If you’ve dined with Ozturk before, you might remember the lamb shank. Here, it’s a fork-tender leg bathed in a rich red sauce. By the time it arrives at your table, the meat will have simmered for several hours with tomato juice, potatoes and sweet discs of carrot. That lamb, that gravy and a scoop of jasmine rice mixed with orzo make for a satisfying Mediterranean-style dinner.
Our servers urged my group to try the chicken Adana, explaining that a new chef had elevated the spice-infused chicken kebabs. That chef, who hails from Turkey and now assists Ozturk, convinced his boss to swap in dark meat for white.
The result is more tender and more flavorful. So much so, in fact, that the kebabs were a highlight of our dinner, with flavors and textures from red bell pepper, bread crumbs, paprika and a tomato paste from Turkey.

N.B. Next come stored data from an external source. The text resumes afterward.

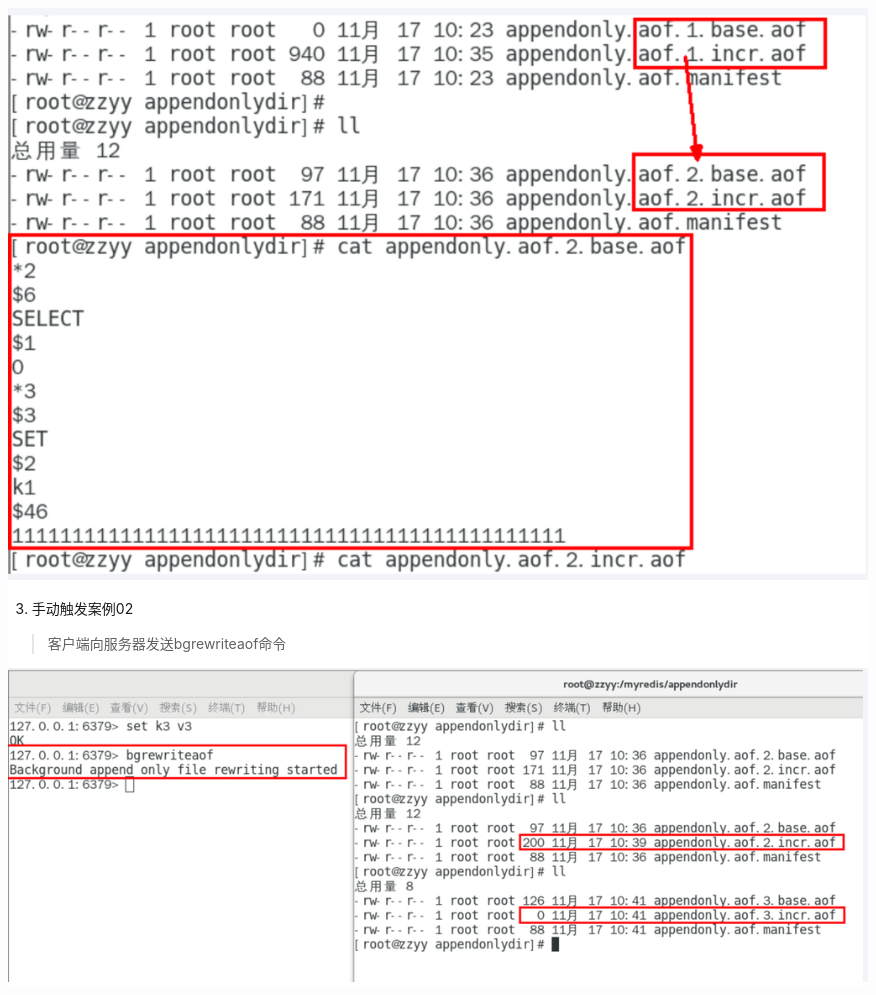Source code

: ![](./images/2023-03-30-16-29-00-image.png)

3. 手动触发案例02

> 客户端向服务器发送bgrewriteaof命令

![](./images/2023-03-30-16-30-01-image.png)
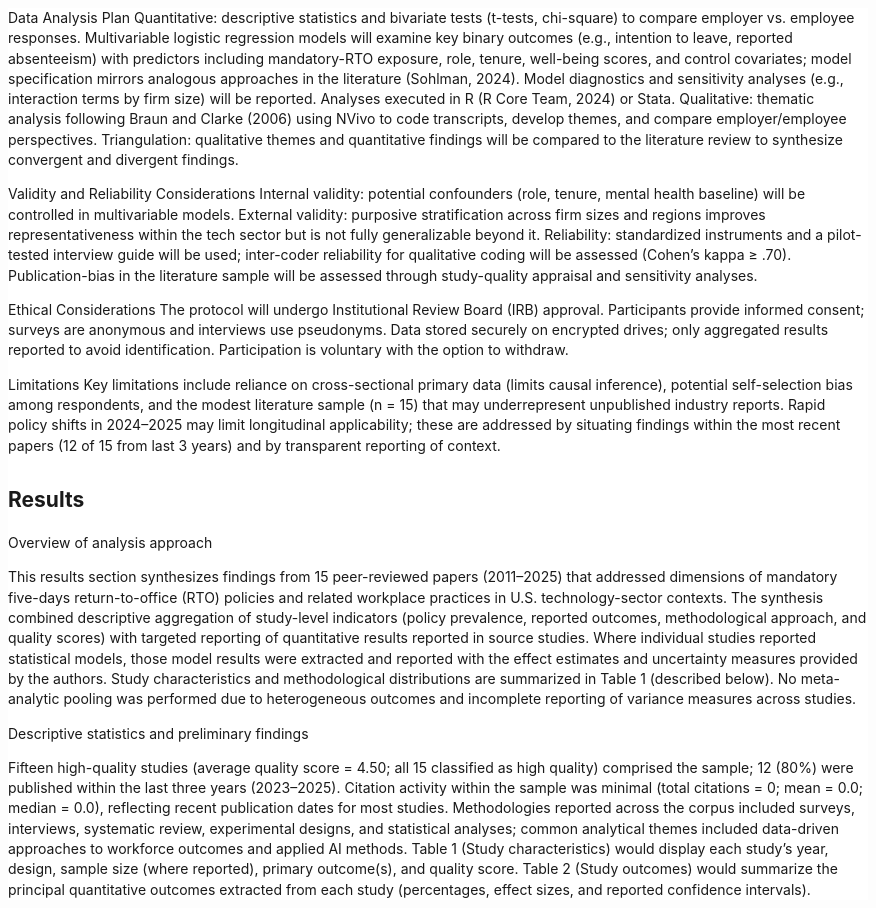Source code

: Data Analysis Plan
Quantitative: descriptive statistics and bivariate tests (t-tests, chi-square) to compare employer vs. employee responses. Multivariable logistic regression models will examine key binary outcomes (e.g., intention to leave, reported absenteeism) with predictors including mandatory-RTO exposure, role, tenure, well-being scores, and control covariates; model specification mirrors analogous approaches in the literature (Sohlman, 2024). Model diagnostics and sensitivity analyses (e.g., interaction terms by firm size) will be reported. Analyses executed in R (R Core Team, 2024) or Stata.
Qualitative: thematic analysis following Braun and Clarke (2006) using NVivo to code transcripts, develop themes, and compare employer/employee perspectives. Triangulation: qualitative themes and quantitative findings will be compared to the literature review to synthesize convergent and divergent findings.

Validity and Reliability Considerations
Internal validity: potential confounders (role, tenure, mental health baseline) will be controlled in multivariable models. External validity: purposive stratification across firm sizes and regions improves representativeness within the tech sector but is not fully generalizable beyond it. Reliability: standardized instruments and a pilot-tested interview guide will be used; inter-coder reliability for qualitative coding will be assessed (Cohen’s kappa ≥ .70). Publication-bias in the literature sample will be assessed through study-quality appraisal and sensitivity analyses.

Ethical Considerations
The protocol will undergo Institutional Review Board (IRB) approval. Participants provide informed consent; surveys are anonymous and interviews use pseudonyms. Data stored securely on encrypted drives; only aggregated results reported to avoid identification. Participation is voluntary with the option to withdraw.

Limitations
Key limitations include reliance on cross-sectional primary data (limits causal inference), potential self-selection bias among respondents, and the modest literature sample (n = 15) that may underrepresent unpublished industry reports. Rapid policy shifts in 2024–2025 may limit longitudinal applicability; these are addressed by situating findings within the most recent papers (12 of 15 from last 3 years) and by transparent reporting of context.

## Results

Overview of analysis approach

This results section synthesizes findings from 15 peer-reviewed papers (2011–2025) that addressed dimensions of mandatory five-days return-to-office (RTO) policies and related workplace practices in U.S. technology-sector contexts. The synthesis combined descriptive aggregation of study-level indicators (policy prevalence, reported outcomes, methodological approach, and quality scores) with targeted reporting of quantitative results reported in source studies. Where individual studies reported statistical models, those model results were extracted and reported with the effect estimates and uncertainty measures provided by the authors. Study characteristics and methodological distributions are summarized in Table 1 (described below). No meta-analytic pooling was performed due to heterogeneous outcomes and incomplete reporting of variance measures across studies.

Descriptive statistics and preliminary findings

Fifteen high-quality studies (average quality score = 4.50; all 15 classified as high quality) comprised the sample; 12 (80%) were published within the last three years (2023–2025). Citation activity within the sample was minimal (total citations = 0; mean = 0.0; median = 0.0), reflecting recent publication dates for most studies. Methodologies reported across the corpus included surveys, interviews, systematic review, experimental designs, and statistical analyses; common analytical themes included data-driven approaches to workforce outcomes and applied AI methods. Table 1 (Study characteristics) would display each study’s year, design, sample size (where reported), primary outcome(s), and quality score. Table 2 (Study outcomes) would summarize the principal quantitative outcomes extracted from each study (percentages, effect sizes, and reported confidence intervals).
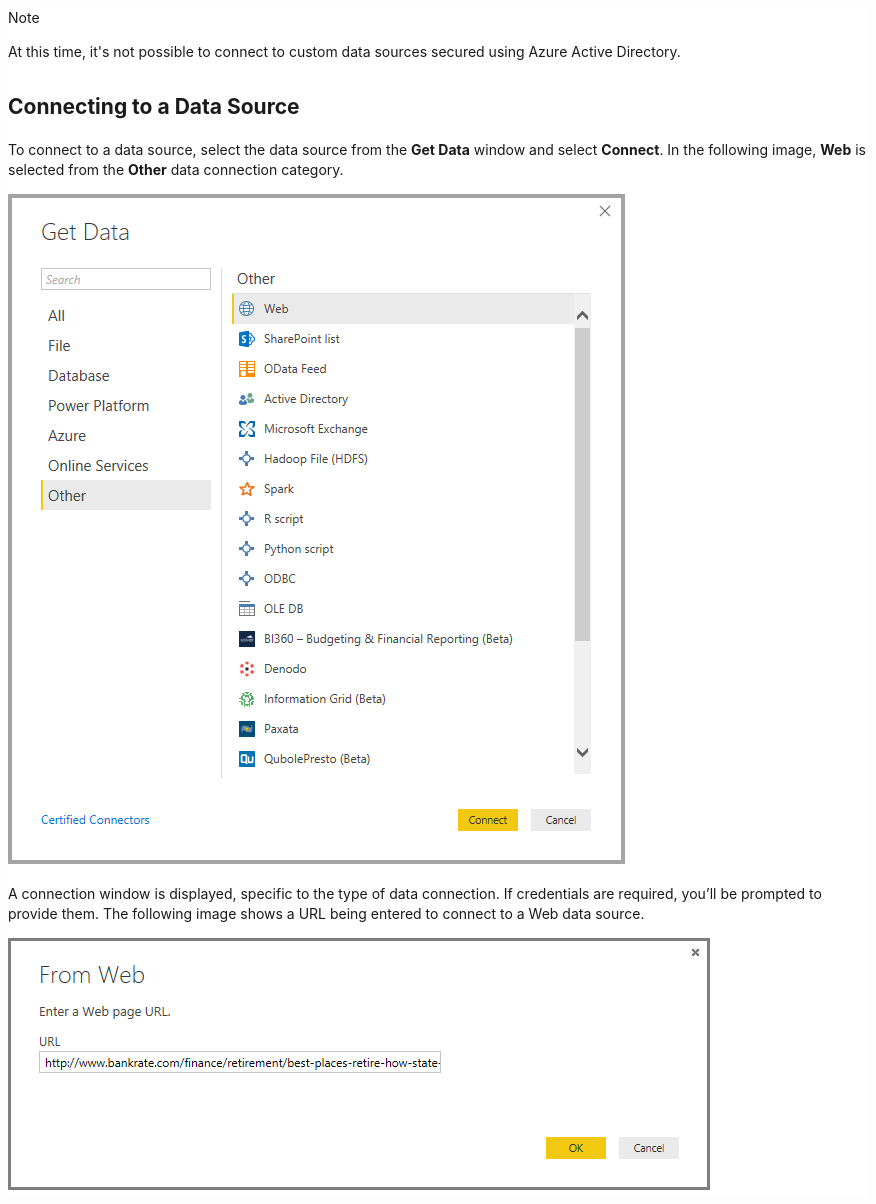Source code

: > [!NOTE]
> At this time, it's not possible to connect to custom data sources secured using Azure Active Directory.

## Connecting to a Data Source
To connect to a data source, select the data source from the **Get Data** window and select **Connect**. In the following image, **Web** is selected from the **Other** data connection category.

![Connect to web](media/desktop-data-sources/data-sources-08.png)

A connection window is displayed, specific to the type of data connection. If credentials are required, you’ll be prompted to provide them. The following image shows a URL being entered to connect to a Web data source.

![input web URL](media/desktop-data-sources/datasources-fromwebbox.png)
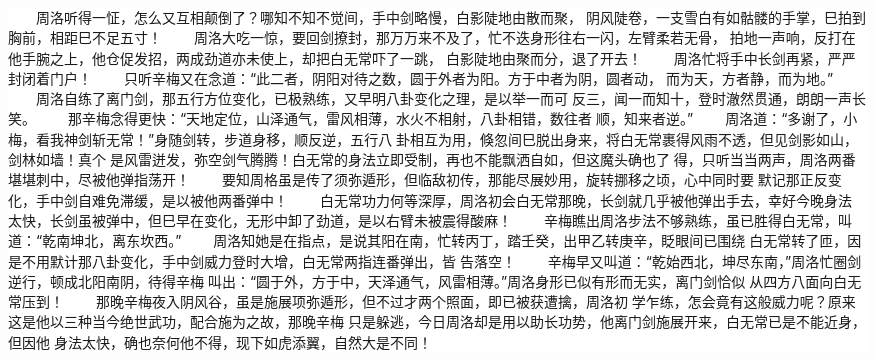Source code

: 　　周洛听得一怔，怎么又互相颠倒了？哪知不知不觉间，手中剑略慢，白影陡地由散而聚，
阴风陡卷，一支雪白有如骷髅的手掌，巳拍到胸前，相距巳不足五寸！
　　周洛大吃一惊，要回剑撩封，那万万来不及了，忙不迭身形往右一闪，左臂柔若无骨，
拍地一声响，反打在他手腕之上，他仓促发招，两成劲道亦未使上，却把白无常吓了一跳，
白影陡地由聚而分，退了开去！
　　周洛忙将手中长剑再紧，严严封闭着门户！
　　只听辛梅又在念道：“此二者，阴阳对待之数，圆于外者为阳。方于中者为阴，圆者动，
而为天，方者静，而为地。”
　　周洛自练了离门剑，那五行方位变化，已极熟练，又早明八卦变化之理，是以举一而可
反三，闻一而知十，登时澈然贯通，朗朗一声长笑。
　　那辛梅念得更快：“天地定位，山泽通气，雷风相薄，水火不相射，八卦相错，数往者
顺，知来者逆。”
　　周洛道：“多谢了，小梅，看我神剑斩无常！”身随剑转，步道身移，顺反逆，五行八
卦相互为用，倏忽间巳脱出身来，将白无常裹得风雨不透，但见剑影如山，剑林如墙！真个
是风雷迸发，弥空剑气腾腾！白无常的身法立即受制，再也不能飘洒自如，但这魔头确也了
得，只听当当两声，周洛两番堪堪刺中，尽被他弹指荡开！
　　要知周格虽是传了须弥遁形，但临敌初传，那能尽展妙用，旋转挪移之顷，心中同时要
默记那正反变化，手中剑自难免滞缓，是以被他两番弹中！
　　白无常功力何等深厚，周洛初会白无常那晚，长剑就几乎被他弹出手去，幸好今晚身法
太快，长剑虽被弹中，但巳早在变化，无形中卸了劲道，是以右臂未被震得酸麻！
　　辛梅瞧出周洛步法不够熟练，虽已胜得白无常，叫道：“乾南坤北，离东坎西。”
　　周洛知她是在指点，是说其阳在南，忙转丙丁，踏壬癸，出甲乙转庚辛，眨眼间已围绕
白无常转了匝，因是不用默计那八卦变化，手中剑威力登时大增，白无常两指连番弹出，皆
告落空！
　　辛梅早又叫道：“乾始西北，坤尽东南，”周洛忙圈剑逆行，顿成北阳南阴，待得辛梅
叫出：“圆于外，方于中，天泽通气，风雷相薄。”周洛身形已似有形而无实，离门剑恰似
从四方八面向白无常压到！
　　那晚辛梅夜入阴风谷，虽是施展项弥遁形，但不过才两个照面，即已被获遭擒，周洛初
学乍练，怎会竟有这般威力呢？原来这是他以三种当今绝世武功，配合施为之故，那晚辛梅
只是躲逃，今日周洛却是用以助长功势，他离门剑施展开来，白无常已是不能近身，但因他
身法太快，确也奈何他不得，现下如虎添翼，自然大是不同！
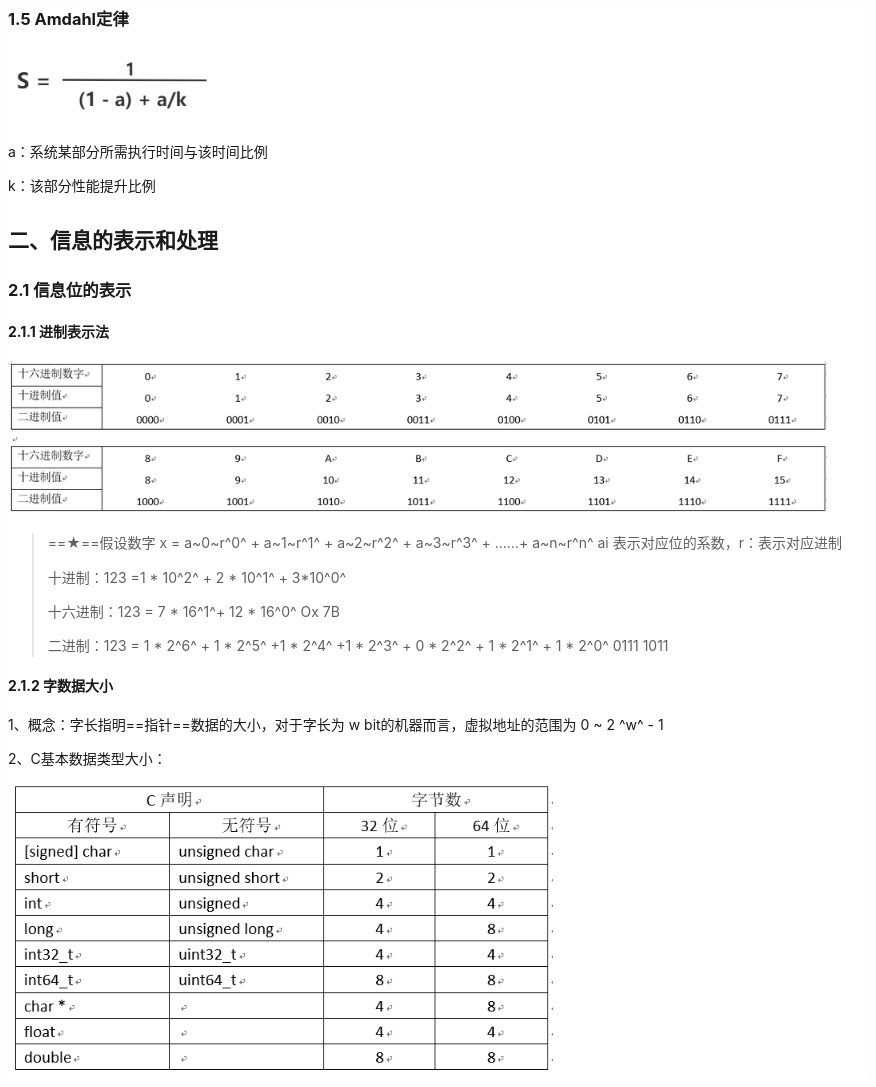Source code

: ### 1.5 Amdahl定律

<img src="./picture/Amdahl定律.png" style="zoom:80%;" />

a：系统某部分所需执行时间与该时间比例

k：该部分性能提升比例


## 二、信息的表示和处理

### 2.1 信息位的表示

#### 2.1.1 进制表示法

<img src="./picture/进制表示.png" style="zoom:80%;" />

> ==★==假设数字 x = a~0~r^0^ + a~1~r^1^ + a~2~r^2^ + a~3~r^3^ + ……+ a~n~r^n^  ai 表示对应位的系数，r：表示对应进制
>
> 十进制：123 =1 * 10^2^ + 2 * 10^1^ + 3*10^0^
>
> 十六进制：123 = 7 * 16^1^+ 12 * 16^0^   Ox 7B
>
> 二进制：123 = 1 * 2^6^ + 1 * 2^5^ +1 * 2^4^ +1 * 2^3^ + 0 * 2^2^ + 1 * 2^1^ + 1 * 2^0^    0111 1011

#### 2.1.2 字数据大小

1、概念：字长指明==指针==数据的大小，对于字长为 w bit的机器而言，虚拟地址的范围为 0 ~ 2 ^w^ - 1

2、C基本数据类型大小：

<img src="./picture/C语言数据类型大小.png" style="zoom:80%;" />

The spinach pide (flatbread) was the meal’s one weak link. A train-shaped oblong pocket was filled with sautéed spinach, flavored with that same Turkish tomato paste, plus red pepper and onions. Crumbled feta cheese on top added a creamy tang but the overall flavor was sour, somehow. My crew would not order that a second time.
Lale offers two desserts, and Ozturk makes them both. All you need to know is they’re quite different from one another, and both are a treat. The kunefe is a disc-shaped pastry with a base of shredded wheat. It’s served warm, with a gooey, stringy center of sweet melted cheese that sits atop a sauce of buttery grape molasses. The other dessert, triangles of baklava, is flaky from phyllo dough, filled with crushed walnuts and doused in honey — yet not off-puttingly sweet as, some versions are.
Add a Turkish coffee and you’ll be transported to Bolu, the mountainous province in northwestern Turkey and Ozturk’s birthplace. Located in northwestern Turkey, Bolu is renowned for its hot springs and fine chefs. Ozturk’s father was a chef, as was her ex-husband, who was her partner in the original Bosphorous.
Wouldn’t Ozturk like to grow the business and find more spacious digs? Maybe, she says, but a calm, intimate place is just right for the time being. “I was looking for something small, just to be on the safe side,” she adds. “But you never know.”
Fair enough. But if more people like me stumble onto this lovely little place, the decision to expand may become easier to make. Anyway, there’s never anything safe about being in the restaurant business.